Following Labor candidate Cathy O'Toole's victory in the Queensland seat of Herbert, which could still face a challenge in the Court of Disputed Returns, the Coalition commands 76 seats in the lower house. With one as speaker, who can only vote to break a deadlock, this gives the government 75 votes. Labor holds 69 votes and there are five on the crossbench.
Mr Christensen, a conservative MP from Queensland who sits in the Nationals party room, has publicly threatened to cross the floor over the government's proposed superannuation changes.
As the tit-for-tat over last week's Rudd decision continues, Labor is seeking to make the most out of the staunch opposition to the former Labor prime minister's candidacy from the conservative faction of the Liberal Party.
"It's clear to me that Mr Turnbull's put his own political survival ahead of prior positions he may have had," the Opposition Leader told ABC radio on Tuesday morning, referring to Mr Rudd's claim that the Prime Minister had previously offered support.
"The right-wing puppet masters of Mr Turnbull's government pulled the strings and he's danced to the string-pulling."
Mr Shorten says the opposition has a constructive mindset about the new Parliament, and wants to work with the government on job creation and changes to the controversial "backpacker tax".
"This government is making more mistakes than it should. The lesson here is if Mr Turnbull wants to be successful in the 45th Parliament, he needs to work with the opposition.
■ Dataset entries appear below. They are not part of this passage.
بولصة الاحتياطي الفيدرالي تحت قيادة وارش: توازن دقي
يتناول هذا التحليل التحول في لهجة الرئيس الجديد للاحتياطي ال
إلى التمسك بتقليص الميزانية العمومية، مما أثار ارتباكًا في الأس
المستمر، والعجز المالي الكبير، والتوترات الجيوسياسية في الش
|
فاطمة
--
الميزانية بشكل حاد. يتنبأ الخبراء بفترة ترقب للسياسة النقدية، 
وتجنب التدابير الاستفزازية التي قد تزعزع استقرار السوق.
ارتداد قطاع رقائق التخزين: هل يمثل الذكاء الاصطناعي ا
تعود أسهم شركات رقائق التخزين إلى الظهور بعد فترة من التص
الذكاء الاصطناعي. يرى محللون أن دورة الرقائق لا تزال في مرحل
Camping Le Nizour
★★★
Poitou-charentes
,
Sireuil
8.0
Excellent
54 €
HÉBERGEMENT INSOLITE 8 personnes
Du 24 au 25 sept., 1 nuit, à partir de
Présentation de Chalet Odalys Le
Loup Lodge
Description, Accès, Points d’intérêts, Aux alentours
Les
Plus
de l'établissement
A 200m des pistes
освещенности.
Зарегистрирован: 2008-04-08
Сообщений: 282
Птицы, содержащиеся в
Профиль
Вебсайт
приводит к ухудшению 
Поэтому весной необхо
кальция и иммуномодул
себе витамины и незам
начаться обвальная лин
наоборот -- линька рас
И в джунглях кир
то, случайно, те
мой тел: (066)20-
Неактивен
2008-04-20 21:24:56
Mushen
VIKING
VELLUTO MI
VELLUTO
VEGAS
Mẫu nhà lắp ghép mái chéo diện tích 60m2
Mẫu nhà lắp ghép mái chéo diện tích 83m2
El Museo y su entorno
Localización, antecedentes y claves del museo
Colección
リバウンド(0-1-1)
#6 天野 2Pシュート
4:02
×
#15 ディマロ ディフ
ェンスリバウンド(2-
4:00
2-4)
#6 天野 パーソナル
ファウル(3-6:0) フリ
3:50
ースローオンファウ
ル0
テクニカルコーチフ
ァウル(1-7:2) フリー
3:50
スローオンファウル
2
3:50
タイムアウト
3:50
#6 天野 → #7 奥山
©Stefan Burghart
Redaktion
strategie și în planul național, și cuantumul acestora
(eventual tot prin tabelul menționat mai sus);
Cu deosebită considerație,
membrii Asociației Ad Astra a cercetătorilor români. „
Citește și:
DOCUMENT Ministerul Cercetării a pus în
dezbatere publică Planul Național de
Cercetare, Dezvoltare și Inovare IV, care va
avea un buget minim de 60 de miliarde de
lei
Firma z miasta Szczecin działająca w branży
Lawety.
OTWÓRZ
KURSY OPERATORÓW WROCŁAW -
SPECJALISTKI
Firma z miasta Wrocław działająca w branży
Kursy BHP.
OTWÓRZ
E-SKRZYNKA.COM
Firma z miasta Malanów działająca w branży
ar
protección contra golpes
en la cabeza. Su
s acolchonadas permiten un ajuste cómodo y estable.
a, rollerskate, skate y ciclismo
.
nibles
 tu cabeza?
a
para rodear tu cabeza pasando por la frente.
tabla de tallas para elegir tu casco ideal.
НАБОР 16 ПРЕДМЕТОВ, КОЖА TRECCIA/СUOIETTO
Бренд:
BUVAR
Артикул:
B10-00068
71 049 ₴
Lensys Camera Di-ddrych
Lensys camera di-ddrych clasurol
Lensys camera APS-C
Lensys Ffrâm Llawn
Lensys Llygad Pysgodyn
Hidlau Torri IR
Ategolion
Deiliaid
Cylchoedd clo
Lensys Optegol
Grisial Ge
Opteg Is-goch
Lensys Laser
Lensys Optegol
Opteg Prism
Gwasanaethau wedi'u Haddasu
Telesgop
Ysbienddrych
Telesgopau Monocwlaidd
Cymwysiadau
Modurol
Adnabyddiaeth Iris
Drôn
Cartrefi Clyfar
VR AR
We are up for co-operation," he said.
Labor's openness to a treaty or treaties between the government and Indigenous groups has been targeted by Coalition MPs in recent days, who say it threatens to derail the largely bipartisan progress towards constitutional recognition for Indigenous people.
WA Indigenous MP Ken Wyatt said he was surprised by Mr Shorten's position, calling it a "step away" from the referendum.
"I'm not opposing those who want a debate around treaty but we live within a country that is extremely conservative when it comes to referendum reform. We need to take little steps in order to achieve the change that was committed by four prime ministers," he told The Australian.